TEXTO CITADO —
CRISTO IGNORA O BARCO
DEIXADO POR SEUS DISCÍPULOS
Embora tenha paralelo em
outros dois evangelhos, o episódio que narra a caminhada do Cristo sobre as
águas encontra em João um elemento novo. O evento, também registrado por Marcos
e Mateus, faz-nos contemplar o Cristo que caminha sobre as águas para
encontrar-se com seus discípulos. Com algumas nuances bastante sutis, poderíamos
elencar algumas diferenças contidas em cada narrativa. Entretanto, gostaria de
me ater a um elemento que é mencionado apenas em João.
Tal elemento permite-nos
ampliar a reflexão acerca do evento que foi protagonizado por nosso Redentor. Narrado
no capítulo 6 do evangelho joanino, o acontecimento faz referência a outro
barco que ficara às margens do Tiberíades, enquanto os discípulos navegavam
para Cafarnaum. Após ter realizado a multiplicação dos poucos pães peixes para
alimentar a multidão esfaimada, Cristo retira-se para uma montanha.
Como já se fazia tarde, os
discípulos decidem partir para Cafarnaun. Contudo, não se descuidam de prover
um meio para que seu Senhor pudesse acompanhá-los depois. Muito provavelmente,
antes de singrarem as águas do mar da Galiléia, os discípulos cuidaram de
deixar um barco para o Cristo, caso ele fosse ao seu encontro. Entretanto, para
sua surpresa, tendo remado cerca de trinta estádios (cada estádio tinha 185 m),
seus apóstolos viram passar andando sobre as águas o Filho de Deus. Quiseram
colocá-lo a bordo, mas ele recusou entrar em sua nau seguindo adiante (6.21).

TAREFAS A REALIZAR —
#1 Indique se cada afirmação concorda com o texto sobre a caminhada de Cristo sobre as águas. Responda sim ou não e cite as palavras do texto que decidem: (a) o episódio também é registrado por Marcos e Mateus; (b) segundo o texto, cada estádio tinha 200 m; (c) Cristo aceitou entrar no barco dos discípulos.
#2 Reproduza palavra por palavra tudo o que vai de "Como já se fazia" até "seguindo adiante (6.21)." no texto sobre a caminhada de Cristo sobre as águas.

DADOS FORNECIDOS —
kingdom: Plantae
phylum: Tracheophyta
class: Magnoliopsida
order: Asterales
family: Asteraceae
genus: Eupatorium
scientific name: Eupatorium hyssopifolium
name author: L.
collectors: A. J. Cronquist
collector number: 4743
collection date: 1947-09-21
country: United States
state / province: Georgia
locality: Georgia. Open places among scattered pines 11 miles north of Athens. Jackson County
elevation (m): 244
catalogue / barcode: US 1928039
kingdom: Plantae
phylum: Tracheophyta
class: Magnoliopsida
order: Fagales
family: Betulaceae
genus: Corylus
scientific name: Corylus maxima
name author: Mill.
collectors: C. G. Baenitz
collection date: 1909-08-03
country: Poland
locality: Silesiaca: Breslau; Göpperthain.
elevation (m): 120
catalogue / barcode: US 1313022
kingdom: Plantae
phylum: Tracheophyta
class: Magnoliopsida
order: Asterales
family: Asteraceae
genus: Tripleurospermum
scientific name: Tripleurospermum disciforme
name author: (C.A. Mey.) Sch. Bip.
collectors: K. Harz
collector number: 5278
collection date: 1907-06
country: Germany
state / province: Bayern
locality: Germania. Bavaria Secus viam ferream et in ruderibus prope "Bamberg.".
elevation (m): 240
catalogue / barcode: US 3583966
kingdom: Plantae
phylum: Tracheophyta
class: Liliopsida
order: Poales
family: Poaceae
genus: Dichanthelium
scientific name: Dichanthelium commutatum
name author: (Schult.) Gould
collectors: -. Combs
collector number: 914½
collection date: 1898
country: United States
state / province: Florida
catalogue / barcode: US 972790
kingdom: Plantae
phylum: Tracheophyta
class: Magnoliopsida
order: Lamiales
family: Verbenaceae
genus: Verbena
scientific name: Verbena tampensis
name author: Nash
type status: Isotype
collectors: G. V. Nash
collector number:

RESPOSTAS DAS TAREFAS —
#1
(a) Sim: "também registrado por Marcos e Mateus".
(b) Não: "cada estádio tinha 185 m".
(c) Não: "mas ele recusou entrar em sua nau".

#2
Como já se fazia tarde, os
discípulos decidem partir para Cafarnaun. Contudo, não se descuidam de prover
um meio para que seu Senhor pudesse acompanhá-los depois. Muito provavelmente,
antes de singrarem as águas do mar da Galiléia, os discípulos cuidaram de
deixar um barco para o Cristo, caso ele fosse ao seu encontro. Entretanto, para
sua surpresa, tendo remado cerca de trinta estádios (cada estádio tinha 185 m),
seus apóstolos viram passar andando sobre as águas o Filho de Deus. Quiseram
colocá-lo a bordo, mas ele recusou entrar em sua nau seguindo adiante (6.21).